• _EXTRACT_:
· · · ·

Currently, workers on these digital labour platforms are classified as independent contractors under Ontario’s Digital Platform Workers’ Rights Act 2022. This is the same classification used for people who do freelance work, such as graphic designers, electricians, or caterers. 

But several factors distinguish delivery couriers from freelancers. The latter tend to be self-employed, have multiple business relations, and design contracts on their terms. 

On the other hand, the gig workforce is also distinct from traditional employees of a company. By definition, gig workers occupy temporary and part-time positions without guaranteed hours or pay. The temporary and casual nature of delivery couriers’ work means they are disconnected from both one other and the company they work for. 

These working conditions allow employers to avoid complying with labour regulations that apply to traditional employee relations. What’s more, workers have less opportunity to do collective organizing because they lack connection to each other. 

The challenges of gig work

Gig Workers United (GWU) is a union of delivery app workers in the GTA, whose goal is to obtain rights like fair, livable wages and safe working conditions. In an email to The Varsity, Brice Sopher, vice president of GWU CUPW, described the challenges that gig workers face.

Gig workers, unlike other workers, don’t have access to benefits such as unemployment insurance, health insurance, or a retirement pension. They can often be, essentially, fired from the platform they work on without any notice and can be accused of violating their contract without being told how or why — practices that labour laws for traditional employees prevent.

Although gig workers gain flexibility and independence in comparison to traditional workers, they do not have job security. This flexibility might seem beneficial, as it allows the workers to choose their working days. But it also may lead them to work until exhaustion when orders are coming in, as they have no guarantee of a satisfactory demand the following day.

· · · ·

• _GIVEN MATERIAL_:
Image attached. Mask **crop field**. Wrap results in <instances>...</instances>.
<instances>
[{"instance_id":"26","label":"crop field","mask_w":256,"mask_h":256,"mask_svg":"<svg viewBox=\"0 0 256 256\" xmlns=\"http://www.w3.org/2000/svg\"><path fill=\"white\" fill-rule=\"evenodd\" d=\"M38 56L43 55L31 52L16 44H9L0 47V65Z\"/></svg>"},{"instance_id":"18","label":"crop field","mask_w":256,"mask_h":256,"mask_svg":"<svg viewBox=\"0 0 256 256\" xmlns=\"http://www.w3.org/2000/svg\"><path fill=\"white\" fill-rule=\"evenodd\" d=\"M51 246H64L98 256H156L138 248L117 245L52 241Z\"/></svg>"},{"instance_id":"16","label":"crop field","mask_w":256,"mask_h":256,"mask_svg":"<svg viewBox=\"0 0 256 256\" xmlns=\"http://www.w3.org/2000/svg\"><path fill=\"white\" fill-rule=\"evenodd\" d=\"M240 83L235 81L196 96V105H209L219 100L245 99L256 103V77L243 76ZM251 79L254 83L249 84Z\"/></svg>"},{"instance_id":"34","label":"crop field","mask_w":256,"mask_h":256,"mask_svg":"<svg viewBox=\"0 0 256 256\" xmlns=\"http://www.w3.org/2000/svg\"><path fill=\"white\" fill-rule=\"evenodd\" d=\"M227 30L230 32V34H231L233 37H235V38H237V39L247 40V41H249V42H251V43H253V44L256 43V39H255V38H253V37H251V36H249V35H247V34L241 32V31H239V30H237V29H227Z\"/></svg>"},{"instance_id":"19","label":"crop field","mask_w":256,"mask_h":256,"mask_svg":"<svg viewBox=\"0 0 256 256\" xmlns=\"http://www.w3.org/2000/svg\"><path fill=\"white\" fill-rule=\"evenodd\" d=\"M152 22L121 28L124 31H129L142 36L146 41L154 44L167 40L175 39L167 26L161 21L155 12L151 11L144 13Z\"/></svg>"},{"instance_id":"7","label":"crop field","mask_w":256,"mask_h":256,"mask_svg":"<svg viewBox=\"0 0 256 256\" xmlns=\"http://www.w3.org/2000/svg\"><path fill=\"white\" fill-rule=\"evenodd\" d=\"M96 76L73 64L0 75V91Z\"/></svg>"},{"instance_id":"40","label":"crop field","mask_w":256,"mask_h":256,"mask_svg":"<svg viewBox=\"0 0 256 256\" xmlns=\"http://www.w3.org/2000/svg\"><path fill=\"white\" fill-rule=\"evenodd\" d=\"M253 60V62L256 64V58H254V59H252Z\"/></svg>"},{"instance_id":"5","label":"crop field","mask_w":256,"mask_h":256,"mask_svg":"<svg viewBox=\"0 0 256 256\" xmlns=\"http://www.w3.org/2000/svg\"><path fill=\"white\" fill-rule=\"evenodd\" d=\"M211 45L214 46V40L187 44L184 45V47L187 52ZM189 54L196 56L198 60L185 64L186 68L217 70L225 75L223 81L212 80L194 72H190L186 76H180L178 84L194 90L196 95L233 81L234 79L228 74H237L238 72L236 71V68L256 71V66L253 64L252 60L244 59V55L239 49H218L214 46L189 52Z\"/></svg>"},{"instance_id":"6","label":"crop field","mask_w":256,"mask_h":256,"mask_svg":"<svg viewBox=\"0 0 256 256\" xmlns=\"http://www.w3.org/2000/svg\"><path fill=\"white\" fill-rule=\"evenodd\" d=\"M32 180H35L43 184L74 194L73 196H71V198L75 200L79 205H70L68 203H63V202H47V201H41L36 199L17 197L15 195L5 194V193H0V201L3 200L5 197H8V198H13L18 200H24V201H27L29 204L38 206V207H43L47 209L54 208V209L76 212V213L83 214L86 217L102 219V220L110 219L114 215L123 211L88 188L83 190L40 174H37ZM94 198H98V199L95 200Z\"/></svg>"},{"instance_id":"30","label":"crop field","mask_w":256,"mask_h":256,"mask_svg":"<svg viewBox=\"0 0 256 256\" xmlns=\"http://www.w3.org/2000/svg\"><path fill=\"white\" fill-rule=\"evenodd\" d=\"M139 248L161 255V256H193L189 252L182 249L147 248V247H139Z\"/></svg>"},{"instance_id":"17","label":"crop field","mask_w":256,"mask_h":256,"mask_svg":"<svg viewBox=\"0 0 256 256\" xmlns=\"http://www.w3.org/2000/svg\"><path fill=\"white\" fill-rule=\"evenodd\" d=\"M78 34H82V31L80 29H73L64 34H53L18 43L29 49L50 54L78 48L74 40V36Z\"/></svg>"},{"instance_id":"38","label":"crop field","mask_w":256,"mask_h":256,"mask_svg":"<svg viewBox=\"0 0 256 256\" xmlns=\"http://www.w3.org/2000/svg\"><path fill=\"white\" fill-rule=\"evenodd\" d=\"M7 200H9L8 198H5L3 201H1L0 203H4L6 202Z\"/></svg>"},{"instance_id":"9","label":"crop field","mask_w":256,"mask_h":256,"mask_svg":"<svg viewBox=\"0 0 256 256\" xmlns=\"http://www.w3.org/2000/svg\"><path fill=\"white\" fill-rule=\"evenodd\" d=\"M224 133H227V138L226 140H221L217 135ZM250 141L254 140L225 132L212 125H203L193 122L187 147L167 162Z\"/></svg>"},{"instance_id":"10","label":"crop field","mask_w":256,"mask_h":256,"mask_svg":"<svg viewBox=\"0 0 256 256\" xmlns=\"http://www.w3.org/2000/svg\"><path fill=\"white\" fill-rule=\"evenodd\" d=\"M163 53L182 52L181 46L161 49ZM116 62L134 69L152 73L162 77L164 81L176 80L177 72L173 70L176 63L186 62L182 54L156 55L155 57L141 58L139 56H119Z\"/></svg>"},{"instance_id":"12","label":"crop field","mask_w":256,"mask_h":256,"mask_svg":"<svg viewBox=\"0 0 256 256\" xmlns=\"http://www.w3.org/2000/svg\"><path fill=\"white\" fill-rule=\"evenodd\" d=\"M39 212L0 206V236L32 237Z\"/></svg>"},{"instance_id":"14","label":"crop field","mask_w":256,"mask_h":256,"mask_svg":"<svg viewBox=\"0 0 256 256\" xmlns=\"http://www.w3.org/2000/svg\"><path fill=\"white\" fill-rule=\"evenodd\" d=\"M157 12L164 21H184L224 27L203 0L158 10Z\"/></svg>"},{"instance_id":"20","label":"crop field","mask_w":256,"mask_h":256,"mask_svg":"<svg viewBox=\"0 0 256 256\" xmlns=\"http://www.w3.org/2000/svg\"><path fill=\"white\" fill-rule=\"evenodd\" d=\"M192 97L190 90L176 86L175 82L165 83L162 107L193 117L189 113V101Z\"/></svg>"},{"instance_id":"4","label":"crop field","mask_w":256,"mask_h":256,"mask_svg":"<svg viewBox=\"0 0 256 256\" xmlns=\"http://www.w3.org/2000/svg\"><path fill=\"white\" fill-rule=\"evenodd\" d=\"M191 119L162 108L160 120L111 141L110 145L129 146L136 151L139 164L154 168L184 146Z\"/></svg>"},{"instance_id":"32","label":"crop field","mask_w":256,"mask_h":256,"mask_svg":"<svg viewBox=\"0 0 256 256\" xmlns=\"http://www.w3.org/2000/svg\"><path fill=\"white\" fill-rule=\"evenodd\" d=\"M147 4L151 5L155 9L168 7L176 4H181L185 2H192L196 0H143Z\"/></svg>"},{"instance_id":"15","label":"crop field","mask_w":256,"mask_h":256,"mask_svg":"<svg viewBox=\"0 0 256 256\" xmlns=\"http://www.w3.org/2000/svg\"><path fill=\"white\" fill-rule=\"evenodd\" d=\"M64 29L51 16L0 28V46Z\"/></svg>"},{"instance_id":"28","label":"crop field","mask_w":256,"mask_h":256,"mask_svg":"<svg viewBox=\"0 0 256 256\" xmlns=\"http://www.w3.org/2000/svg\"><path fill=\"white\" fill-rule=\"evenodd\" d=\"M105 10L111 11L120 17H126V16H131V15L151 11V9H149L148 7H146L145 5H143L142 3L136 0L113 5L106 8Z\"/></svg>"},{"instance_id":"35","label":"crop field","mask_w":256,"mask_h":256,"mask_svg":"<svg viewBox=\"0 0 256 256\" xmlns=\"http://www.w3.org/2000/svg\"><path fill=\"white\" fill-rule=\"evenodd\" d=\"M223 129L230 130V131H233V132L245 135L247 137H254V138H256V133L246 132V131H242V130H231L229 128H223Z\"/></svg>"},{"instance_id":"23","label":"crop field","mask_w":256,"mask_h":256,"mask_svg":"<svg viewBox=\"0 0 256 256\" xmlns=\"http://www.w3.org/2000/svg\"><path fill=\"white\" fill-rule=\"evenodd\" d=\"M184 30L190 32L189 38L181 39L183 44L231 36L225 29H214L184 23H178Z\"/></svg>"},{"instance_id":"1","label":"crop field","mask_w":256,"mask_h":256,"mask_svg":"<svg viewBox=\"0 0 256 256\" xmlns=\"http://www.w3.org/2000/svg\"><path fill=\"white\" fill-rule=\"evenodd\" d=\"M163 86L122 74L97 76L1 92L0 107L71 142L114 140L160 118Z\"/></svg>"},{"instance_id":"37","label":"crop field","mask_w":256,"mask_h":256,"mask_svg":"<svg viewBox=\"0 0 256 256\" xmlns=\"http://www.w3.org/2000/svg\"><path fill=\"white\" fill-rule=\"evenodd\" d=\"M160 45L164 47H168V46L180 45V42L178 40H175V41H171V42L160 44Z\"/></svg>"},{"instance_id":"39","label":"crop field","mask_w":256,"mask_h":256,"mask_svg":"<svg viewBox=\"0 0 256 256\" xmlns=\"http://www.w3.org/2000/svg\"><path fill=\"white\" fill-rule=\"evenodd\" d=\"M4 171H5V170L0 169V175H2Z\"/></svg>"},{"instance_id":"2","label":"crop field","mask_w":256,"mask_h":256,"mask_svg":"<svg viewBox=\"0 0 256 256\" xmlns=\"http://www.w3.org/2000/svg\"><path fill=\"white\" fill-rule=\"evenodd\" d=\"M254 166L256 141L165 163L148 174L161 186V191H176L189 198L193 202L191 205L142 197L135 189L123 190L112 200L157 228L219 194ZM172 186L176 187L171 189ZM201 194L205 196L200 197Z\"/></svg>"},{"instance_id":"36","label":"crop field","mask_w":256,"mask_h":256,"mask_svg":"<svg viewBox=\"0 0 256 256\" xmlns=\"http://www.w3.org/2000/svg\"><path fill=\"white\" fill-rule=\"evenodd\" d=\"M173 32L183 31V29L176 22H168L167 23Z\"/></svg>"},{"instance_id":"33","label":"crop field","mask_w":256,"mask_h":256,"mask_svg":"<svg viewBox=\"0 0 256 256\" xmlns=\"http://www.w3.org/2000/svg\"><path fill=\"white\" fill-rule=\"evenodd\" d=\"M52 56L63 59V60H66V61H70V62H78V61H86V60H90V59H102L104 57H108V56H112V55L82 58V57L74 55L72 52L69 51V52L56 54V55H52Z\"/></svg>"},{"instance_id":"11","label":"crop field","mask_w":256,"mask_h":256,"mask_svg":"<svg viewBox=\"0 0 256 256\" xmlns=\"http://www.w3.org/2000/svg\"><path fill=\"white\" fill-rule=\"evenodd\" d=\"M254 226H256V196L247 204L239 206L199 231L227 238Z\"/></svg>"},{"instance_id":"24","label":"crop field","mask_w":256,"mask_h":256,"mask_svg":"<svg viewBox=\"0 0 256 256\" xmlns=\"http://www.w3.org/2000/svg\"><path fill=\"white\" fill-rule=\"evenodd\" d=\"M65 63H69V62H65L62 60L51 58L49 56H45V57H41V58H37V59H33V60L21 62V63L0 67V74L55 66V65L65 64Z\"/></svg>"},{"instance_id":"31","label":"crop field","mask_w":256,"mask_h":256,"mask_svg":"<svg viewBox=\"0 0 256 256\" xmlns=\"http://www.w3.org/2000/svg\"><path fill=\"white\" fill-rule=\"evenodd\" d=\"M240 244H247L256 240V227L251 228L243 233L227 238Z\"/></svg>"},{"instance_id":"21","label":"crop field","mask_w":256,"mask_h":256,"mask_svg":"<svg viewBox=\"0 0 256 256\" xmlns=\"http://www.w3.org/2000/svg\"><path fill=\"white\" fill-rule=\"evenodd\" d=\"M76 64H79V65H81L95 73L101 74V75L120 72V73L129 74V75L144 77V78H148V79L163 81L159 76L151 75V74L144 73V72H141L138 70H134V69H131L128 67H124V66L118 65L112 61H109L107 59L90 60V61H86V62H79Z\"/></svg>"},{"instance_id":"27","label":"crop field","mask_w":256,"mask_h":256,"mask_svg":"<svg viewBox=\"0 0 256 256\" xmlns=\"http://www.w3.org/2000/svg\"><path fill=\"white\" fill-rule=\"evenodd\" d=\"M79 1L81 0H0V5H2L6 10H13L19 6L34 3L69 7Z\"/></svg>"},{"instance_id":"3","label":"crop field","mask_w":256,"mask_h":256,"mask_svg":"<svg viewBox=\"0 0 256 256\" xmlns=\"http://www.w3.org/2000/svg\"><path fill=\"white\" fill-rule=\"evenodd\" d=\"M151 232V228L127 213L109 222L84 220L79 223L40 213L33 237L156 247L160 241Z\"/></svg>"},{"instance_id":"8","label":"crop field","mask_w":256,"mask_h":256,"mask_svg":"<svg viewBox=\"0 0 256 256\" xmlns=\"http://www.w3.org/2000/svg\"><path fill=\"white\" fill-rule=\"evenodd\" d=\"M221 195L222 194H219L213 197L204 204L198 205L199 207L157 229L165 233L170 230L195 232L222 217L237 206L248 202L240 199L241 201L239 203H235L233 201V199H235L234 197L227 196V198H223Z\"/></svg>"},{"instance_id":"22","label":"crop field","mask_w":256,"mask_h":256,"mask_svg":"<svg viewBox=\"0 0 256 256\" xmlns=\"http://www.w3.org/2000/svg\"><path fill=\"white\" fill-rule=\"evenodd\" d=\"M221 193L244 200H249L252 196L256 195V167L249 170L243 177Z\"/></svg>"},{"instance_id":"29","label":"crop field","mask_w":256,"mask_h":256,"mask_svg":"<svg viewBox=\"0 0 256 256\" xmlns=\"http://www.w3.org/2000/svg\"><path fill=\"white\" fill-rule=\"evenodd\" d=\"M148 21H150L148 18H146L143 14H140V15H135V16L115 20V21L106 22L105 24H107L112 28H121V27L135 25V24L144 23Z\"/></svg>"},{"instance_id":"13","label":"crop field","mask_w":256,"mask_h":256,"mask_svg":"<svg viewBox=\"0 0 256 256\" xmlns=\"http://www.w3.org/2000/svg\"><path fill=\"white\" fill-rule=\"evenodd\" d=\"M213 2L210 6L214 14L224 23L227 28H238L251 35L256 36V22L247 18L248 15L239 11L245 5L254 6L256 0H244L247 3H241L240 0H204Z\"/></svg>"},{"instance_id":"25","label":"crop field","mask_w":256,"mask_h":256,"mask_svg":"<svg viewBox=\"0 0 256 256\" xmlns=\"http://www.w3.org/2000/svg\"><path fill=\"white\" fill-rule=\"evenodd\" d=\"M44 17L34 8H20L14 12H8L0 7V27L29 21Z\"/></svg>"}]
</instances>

· · · ·

• _PARTS OF THE EXERCISE_:
(a) Under which law does the passage on gig work say delivery platform workers in Ontario are classified as independent contractors?
(b) Copy out the stretch of the passage on gig work from "Gig Workers United" through "traditional employees prevent.".
The material is separate from the passage on gig work.

• _EXPECTED RESULTS_:
(a) Ontario's Digital Platform Workers' Rights Act 2022.

(b)
Gig Workers United (GWU) is a union of delivery app workers in the GTA, whose goal is to obtain rights like fair, livable wages and safe working conditions. In an email to The Varsity, Brice Sopher, vice president of GWU CUPW, described the challenges that gig workers face.

Gig workers, unlike other workers, don’t have access to benefits such as unemployment insurance, health insurance, or a retirement pension. They can often be, essentially, fired from the platform they work on without any notice and can be accused of violating their contract without being told how or why — practices that labour laws for traditional employees prevent.